## AIM OF THE EXERCISE
When you transcribe the lines below, keep every word the same and leave the pictures behind.

Limb landmark coordinates:
================

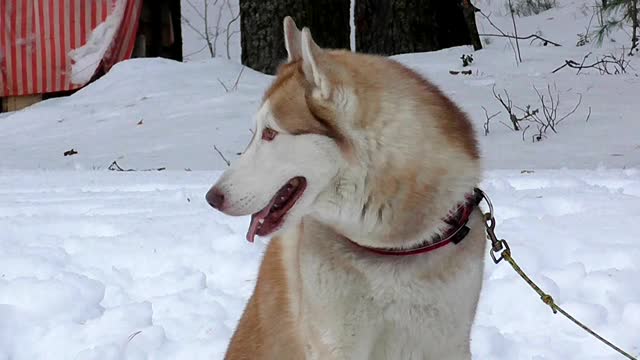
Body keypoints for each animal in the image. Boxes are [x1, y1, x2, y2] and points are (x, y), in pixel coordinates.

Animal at [206, 16, 484, 360]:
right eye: (256, 132)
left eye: (269, 133)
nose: (212, 197)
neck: (393, 246)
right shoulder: (337, 343)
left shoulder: (448, 340)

================

## SOLUTION FOR THIS TASK
Body keypoints for each animal in the image. Boxes are [x1, y1, x2, y2] and points are (x, y), in pixel coordinates.

Animal at [206, 16, 484, 360]:
right eye: (256, 132)
left eye: (269, 133)
nose: (212, 197)
neck: (393, 246)
right shoulder: (337, 343)
left shoulder: (448, 340)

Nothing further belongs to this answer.